Examples of Pure Substances
The best examples of pure substances are pure elements, molecules, and compounds:
- Hydrogen gas
- Gold metal
- Sugar (sucrose)
- Baking soda (sodium bicarbonate)
- Copper wire
- Silicon chip
- Copper sulfate
- Ethanol (pure grain alcohol)
The Gray Area
Some people consider any homogeneous mixture or alloy to be an example of a pure substance. This is the usual definition, but won’t get you the grade in a chemistry class. These examples of pure substances don’t consist of one type of atom or compound, but they do have a uniform structure. This type of pure substance needs to be free of contaminants or impurities:
- Sterling silver (an alloy of silver and copper)
- Air (a homogeneous mixture of gases)
- Vegetable oil
- Stainless steel
- Tap water
- Rubbing alcohol
Examples of Impure Substances
Some specimens are clear examples of impure substances:
- Mixture of sand and salt
- A bouquet of different flowers
- A cake
How to Identify a Pure Substance
The only way to know for certain if a sample is a pure substance is to perform a chemical analysis. However, there are other clues that can help you make a determination:
- Is is crystalline? Crystals are typically relatively pure compounds.

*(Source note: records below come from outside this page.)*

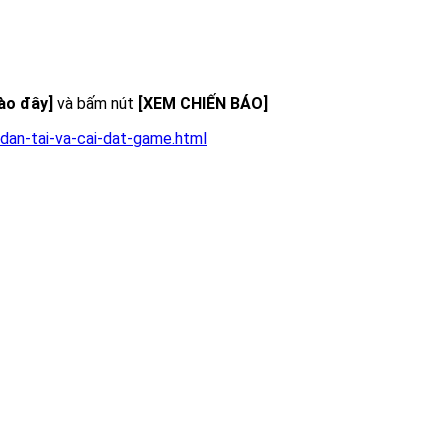
vào đây]
và bấm nút
[XEM CHIẾN BÁO]
dan-tai-va-cai-dat-game.html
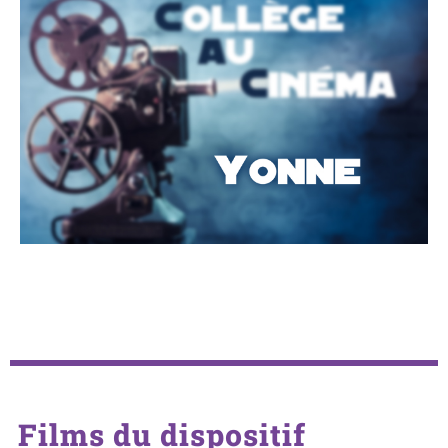
Films du dispositif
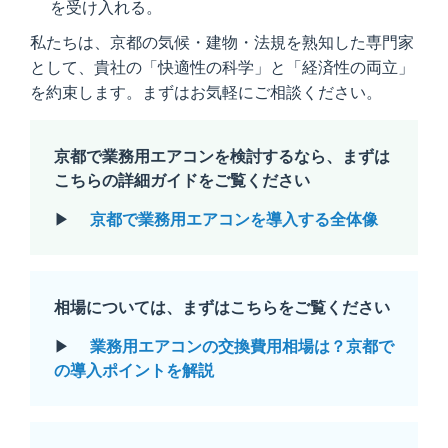
を受け入れる。
私たちは、京都の気候・建物・法規を熟知した専門家
として、貴社の「快適性の科学」と「経済性の両立」
を約束します。まずはお気軽にご相談ください。
京都で業務用エアコンを検討するなら、まずは
こちらの詳細ガイドをご覧ください
▶
京都で業務用エアコンを導入する全体像
相場については、まずはこちらをご覧ください
▶
業務用エアコンの交換費用相場は？京都で
の導入ポイントを解説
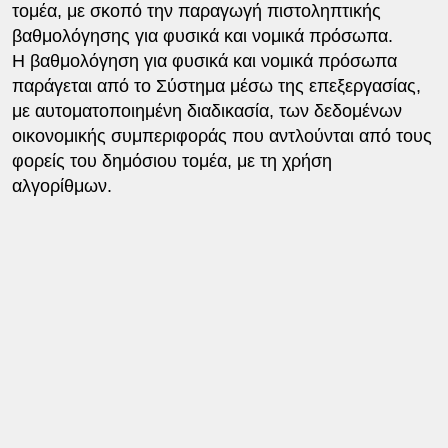
τομέα, με σκοπό την παραγωγή πιστοληπτικής
βαθμολόγησης για φυσικά και νομικά πρόσωπα.
Η βαθμολόγηση για φυσικά και νομικά πρόσωπα
παράγεται από το Σύστημα μέσω της επεξεργασίας,
με αυτοματοποιημένη διαδικασία, των δεδομένων
οικονομικής συμπεριφοράς που αντλούνται από τους
φορείς του δημόσιου τομέα, με τη χρήση
αλγορίθμων.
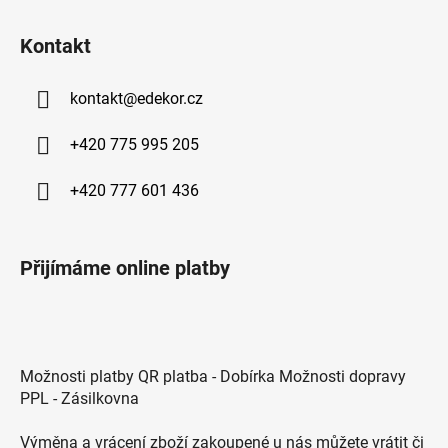
Kontakt
kontakt
@
edekor.cz
+420 775 995 205
+420 777 601 436
Přijímáme online platby
Možnosti platby QR platba - Dobírka Možnosti dopravy
PPL - Zásilkovna
Výměna a vrácení zboží zakoupené u nás můžete vrátit či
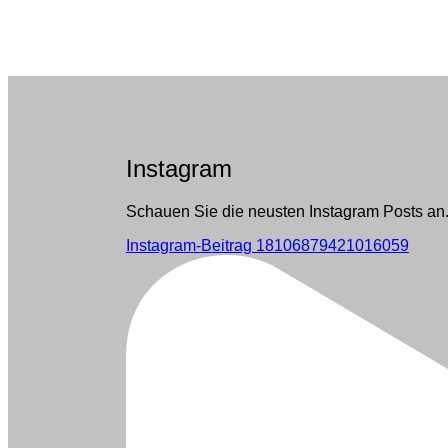
Instagram
Schauen Sie die neusten Instagram Posts an
Instagram-Beitrag 18106879421016059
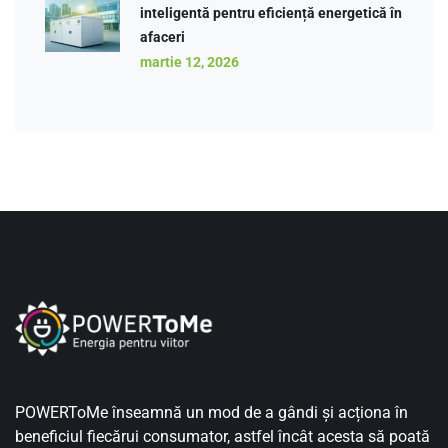
inteligentă pentru eficiență energetică în
afaceri
martie 12, 2026
POWERToMe înseamnă un mod de a gândi și acționa în
beneficiul fiecărui consumator, astfel încât acesta să poată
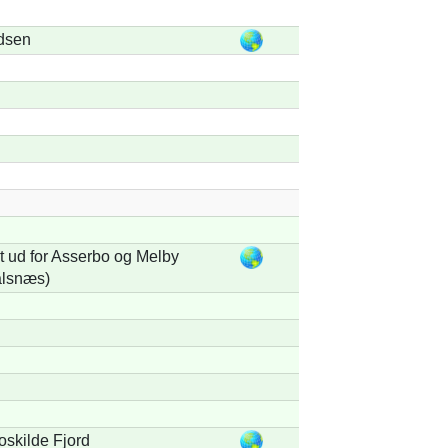
dsen
 ud for Asserbo og Melby
alsnæs)
oskilde Fjord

- A pure substance is usually all one color. The exception is if the matter has unusual optical properties, such that it reflects or refracts light.
- A pure substance has the same appearance and properties, no matter where you sample it.
- If you magnify the matter, it should appear the same everywhere in its composition. The exception is when matter exists in multiple phases (e.g., melting ice).
- If you can write the element symbol or chemical formula for a sample, it’s a pure substance.